Адриана Лопес замечает его взгляд и осторожно кладет волос в корзину для мусора.
– Извини, я немного педант по натуре, – говорит она.
Не найдя что сказать, Элиас улыбается неопределенной улыбкой.
– Ну, я думаю, на этом мы сегодня закончим, – говорит директор.
Элиас поднимается и выходит из комнаты. Дверь за ним закрывается неплотно. Обернувшись, чтобы закрыть ее, он видит в глубине комнаты силуэт директрисы. Она стоит, наклонившись над мусорной корзиной, и выуживает из нее что-то своими длинными тонкими пальцами. Это что-то она опускает в маленький конверт, который затем запечатывает.

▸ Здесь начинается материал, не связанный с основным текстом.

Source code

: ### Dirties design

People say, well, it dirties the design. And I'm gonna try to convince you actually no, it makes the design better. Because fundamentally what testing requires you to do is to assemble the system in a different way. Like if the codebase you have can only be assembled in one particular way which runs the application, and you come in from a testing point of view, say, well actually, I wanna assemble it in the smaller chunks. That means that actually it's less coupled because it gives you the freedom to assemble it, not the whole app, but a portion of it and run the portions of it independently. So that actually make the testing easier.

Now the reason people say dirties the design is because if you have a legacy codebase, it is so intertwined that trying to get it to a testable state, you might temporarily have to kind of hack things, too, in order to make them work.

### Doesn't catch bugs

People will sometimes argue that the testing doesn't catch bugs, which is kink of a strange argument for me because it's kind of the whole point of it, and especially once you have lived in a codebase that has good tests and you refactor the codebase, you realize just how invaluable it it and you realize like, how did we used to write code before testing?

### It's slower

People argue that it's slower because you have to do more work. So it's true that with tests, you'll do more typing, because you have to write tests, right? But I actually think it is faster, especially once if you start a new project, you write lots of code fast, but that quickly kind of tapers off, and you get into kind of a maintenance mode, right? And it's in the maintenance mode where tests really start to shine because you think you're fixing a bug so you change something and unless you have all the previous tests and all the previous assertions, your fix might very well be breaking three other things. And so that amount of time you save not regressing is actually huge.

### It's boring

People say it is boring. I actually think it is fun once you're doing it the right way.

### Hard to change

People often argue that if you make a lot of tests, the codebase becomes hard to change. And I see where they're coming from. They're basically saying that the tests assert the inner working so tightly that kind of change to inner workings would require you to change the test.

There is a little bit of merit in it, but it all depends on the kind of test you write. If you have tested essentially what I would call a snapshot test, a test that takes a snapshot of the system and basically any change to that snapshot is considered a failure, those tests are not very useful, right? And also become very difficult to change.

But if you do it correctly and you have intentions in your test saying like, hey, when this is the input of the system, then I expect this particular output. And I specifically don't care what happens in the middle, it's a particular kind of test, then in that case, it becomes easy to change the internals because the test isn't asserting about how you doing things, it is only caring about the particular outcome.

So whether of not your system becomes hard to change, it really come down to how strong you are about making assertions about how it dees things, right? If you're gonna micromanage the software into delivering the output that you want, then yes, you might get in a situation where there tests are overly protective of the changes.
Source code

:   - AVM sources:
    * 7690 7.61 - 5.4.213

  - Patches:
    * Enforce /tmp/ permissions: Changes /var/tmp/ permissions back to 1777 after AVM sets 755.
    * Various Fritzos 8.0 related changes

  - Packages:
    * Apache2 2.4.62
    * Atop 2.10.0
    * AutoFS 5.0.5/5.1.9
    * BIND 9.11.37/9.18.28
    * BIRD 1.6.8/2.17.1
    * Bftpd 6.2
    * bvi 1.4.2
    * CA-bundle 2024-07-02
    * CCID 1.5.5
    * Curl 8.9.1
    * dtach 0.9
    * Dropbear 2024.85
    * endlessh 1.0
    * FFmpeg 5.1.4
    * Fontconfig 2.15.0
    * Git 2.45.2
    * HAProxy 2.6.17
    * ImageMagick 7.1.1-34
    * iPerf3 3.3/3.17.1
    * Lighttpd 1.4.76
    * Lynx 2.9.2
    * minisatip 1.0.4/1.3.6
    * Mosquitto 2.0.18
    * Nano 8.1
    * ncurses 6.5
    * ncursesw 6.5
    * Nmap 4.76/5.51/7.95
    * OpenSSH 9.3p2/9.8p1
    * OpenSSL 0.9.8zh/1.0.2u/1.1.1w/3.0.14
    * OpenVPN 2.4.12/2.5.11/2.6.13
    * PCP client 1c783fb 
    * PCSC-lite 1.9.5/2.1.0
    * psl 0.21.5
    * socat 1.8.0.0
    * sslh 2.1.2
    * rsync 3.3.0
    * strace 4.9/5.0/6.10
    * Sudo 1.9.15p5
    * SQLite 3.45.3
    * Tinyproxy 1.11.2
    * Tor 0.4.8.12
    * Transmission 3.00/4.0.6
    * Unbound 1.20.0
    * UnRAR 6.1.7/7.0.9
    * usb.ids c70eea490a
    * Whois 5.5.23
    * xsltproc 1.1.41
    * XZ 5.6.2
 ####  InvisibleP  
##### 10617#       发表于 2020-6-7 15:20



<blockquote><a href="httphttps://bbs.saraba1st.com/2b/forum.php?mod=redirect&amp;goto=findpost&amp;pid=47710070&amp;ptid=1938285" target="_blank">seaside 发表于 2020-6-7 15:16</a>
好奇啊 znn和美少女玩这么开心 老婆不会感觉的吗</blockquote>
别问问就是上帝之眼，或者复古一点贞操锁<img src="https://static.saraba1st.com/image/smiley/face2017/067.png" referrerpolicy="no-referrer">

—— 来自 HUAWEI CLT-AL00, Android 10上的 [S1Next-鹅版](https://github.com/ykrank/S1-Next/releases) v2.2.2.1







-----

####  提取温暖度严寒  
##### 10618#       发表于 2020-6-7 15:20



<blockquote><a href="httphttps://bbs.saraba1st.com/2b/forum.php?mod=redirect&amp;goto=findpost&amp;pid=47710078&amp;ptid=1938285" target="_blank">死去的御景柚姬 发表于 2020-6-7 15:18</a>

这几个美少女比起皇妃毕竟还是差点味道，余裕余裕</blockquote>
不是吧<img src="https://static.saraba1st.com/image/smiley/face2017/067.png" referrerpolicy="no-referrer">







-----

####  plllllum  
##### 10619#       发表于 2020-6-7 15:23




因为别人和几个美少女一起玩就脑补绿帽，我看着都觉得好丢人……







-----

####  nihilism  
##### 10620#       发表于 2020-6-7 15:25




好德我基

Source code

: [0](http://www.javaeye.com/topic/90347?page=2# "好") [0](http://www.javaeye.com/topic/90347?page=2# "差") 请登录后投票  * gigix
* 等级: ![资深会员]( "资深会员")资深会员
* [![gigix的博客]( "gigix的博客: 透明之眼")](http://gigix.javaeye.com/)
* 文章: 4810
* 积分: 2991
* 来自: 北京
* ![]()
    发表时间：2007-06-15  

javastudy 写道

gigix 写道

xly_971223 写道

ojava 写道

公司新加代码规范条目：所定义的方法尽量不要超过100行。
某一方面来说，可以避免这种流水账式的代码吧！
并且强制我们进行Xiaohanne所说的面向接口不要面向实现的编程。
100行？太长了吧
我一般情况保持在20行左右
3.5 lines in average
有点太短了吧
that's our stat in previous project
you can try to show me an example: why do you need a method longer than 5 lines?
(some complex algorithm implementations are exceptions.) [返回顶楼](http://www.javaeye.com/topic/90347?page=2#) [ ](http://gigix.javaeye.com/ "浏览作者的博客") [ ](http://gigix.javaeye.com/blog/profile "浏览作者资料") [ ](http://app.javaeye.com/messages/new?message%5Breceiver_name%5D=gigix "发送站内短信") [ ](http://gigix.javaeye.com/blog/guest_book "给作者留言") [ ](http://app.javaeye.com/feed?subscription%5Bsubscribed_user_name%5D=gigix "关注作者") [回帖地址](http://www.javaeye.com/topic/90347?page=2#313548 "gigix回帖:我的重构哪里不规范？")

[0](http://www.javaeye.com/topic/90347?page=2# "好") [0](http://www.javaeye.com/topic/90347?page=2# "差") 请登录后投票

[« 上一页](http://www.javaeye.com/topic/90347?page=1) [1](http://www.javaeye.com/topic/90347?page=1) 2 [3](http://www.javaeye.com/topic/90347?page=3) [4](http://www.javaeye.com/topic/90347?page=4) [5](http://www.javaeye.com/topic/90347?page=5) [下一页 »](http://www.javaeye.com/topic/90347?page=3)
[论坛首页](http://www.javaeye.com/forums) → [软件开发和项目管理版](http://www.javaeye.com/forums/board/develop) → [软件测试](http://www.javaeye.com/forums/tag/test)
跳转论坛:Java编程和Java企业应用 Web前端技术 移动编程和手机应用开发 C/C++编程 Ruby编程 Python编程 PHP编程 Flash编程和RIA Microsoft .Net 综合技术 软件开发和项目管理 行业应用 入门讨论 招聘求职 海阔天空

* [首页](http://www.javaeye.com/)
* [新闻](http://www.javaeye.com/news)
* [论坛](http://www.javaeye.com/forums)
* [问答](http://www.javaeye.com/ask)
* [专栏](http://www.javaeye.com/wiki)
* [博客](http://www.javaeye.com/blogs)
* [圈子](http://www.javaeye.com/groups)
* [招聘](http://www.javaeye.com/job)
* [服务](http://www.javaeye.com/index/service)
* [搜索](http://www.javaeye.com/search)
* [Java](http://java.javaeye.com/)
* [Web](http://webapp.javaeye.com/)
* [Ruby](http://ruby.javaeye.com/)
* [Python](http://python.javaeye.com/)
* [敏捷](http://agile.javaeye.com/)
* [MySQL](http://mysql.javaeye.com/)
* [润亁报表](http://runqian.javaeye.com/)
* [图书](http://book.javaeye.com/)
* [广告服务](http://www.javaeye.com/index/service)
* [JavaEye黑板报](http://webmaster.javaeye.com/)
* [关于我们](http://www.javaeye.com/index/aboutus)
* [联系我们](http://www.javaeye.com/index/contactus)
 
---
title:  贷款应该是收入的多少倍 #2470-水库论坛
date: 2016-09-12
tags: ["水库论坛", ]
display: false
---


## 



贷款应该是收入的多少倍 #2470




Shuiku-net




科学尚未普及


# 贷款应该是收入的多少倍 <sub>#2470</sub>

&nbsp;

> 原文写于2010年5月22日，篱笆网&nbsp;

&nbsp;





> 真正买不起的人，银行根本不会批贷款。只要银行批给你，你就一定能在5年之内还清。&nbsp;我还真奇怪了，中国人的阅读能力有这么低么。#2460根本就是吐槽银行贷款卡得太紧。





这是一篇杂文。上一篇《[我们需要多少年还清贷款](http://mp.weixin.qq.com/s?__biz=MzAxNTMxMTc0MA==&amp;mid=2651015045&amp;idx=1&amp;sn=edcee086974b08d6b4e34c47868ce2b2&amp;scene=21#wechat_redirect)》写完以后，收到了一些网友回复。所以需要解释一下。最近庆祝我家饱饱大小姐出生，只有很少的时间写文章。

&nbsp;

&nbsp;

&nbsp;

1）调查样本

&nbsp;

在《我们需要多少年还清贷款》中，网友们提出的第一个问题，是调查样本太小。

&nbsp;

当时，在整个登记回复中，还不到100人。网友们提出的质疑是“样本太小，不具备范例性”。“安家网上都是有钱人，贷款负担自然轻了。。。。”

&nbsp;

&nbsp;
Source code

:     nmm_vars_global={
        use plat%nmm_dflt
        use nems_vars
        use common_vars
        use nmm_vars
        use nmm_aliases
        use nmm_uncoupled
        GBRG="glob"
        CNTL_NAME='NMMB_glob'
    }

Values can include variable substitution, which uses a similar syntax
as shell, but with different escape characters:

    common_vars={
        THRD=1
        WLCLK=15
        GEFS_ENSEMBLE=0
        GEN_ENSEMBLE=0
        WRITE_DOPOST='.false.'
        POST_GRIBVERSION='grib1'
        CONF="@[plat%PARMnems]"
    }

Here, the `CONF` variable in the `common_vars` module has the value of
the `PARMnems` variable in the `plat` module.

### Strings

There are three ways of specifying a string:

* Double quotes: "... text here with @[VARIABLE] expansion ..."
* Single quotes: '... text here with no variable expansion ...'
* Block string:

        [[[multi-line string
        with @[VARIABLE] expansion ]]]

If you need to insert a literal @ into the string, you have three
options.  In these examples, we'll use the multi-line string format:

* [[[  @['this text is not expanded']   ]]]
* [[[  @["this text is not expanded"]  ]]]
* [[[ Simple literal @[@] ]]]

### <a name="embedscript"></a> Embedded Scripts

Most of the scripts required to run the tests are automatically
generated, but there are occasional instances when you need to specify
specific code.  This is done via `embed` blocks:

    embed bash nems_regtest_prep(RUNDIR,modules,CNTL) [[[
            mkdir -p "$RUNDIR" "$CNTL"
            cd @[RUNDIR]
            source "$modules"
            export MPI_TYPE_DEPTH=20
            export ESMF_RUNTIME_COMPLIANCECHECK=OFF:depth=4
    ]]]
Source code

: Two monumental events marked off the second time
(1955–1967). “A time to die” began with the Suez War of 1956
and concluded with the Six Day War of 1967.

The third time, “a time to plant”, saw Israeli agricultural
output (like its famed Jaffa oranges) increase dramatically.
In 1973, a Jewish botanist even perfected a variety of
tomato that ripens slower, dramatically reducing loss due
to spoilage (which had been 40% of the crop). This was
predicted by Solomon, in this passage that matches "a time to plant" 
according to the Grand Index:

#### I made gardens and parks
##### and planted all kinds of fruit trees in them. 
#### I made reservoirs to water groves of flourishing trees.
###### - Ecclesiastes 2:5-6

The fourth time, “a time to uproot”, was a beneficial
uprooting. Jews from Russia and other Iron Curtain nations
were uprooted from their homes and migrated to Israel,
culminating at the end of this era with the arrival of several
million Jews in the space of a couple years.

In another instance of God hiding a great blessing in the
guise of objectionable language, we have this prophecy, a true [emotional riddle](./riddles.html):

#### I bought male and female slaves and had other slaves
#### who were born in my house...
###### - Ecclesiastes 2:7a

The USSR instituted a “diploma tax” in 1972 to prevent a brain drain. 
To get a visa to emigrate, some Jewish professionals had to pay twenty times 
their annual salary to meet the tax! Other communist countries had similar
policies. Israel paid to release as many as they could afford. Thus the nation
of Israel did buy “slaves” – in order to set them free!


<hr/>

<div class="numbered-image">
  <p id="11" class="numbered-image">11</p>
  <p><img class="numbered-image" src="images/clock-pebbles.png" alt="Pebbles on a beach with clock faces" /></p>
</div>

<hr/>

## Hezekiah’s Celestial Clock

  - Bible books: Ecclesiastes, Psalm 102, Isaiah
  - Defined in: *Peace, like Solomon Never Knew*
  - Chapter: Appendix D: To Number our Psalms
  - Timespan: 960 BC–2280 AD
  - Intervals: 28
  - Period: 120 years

Элиас застывает на месте, не зная что и думать. После всего случившегося с ним за последние дни он перестал доверять своим чувствам. Если бы все это не было так невероятно, он мог бы поклясться, что директриса спрятала в конверт волос, который только что сняла с его свитера.
Тут Адриана Лопес подняла глаза. Ее взгляд обжег Элиаса холодом, но губы раздвинулись в улыбке.
– Что-то еще? – спросила она.
– Нет, – промямлил Элиас и захлопнул дверь.
Услышав щелчок замка, он почувствовал неимоверное облегчение, как будто избежал смертельной опасности.
В школе тихо и непривычно безлюдно. Всего полчаса назад, когда он заходил в кабинет директора, в школьных коридорах кипела жизнь.
Грохоча ботинками по ступенькам спиральной лестницы, Элиас спускается вниз, одновременно набирая номер Линнеи. Он успевает добежать до первого этажа и распахнуть дверь в вестибюль, когда она наконец берет трубку.
– Алло, – говорит Линнея.
– Это я, – говорит он.
От волнения у него начинает щемить сердце.
– Да, это ты, – помедлив, отвечает Линнея. Она всегда так отвечает.
Элиасу становится немного легче.
– Прости, – говорит он. – Прости меня, пожалуйста, за вчерашнее.
Вообще-то он хотел извиниться еще утром, как только увидел Линнею, но не нашел подходящего случая. Линнея сторонилась его целый день, а перед последним уроком исчезла.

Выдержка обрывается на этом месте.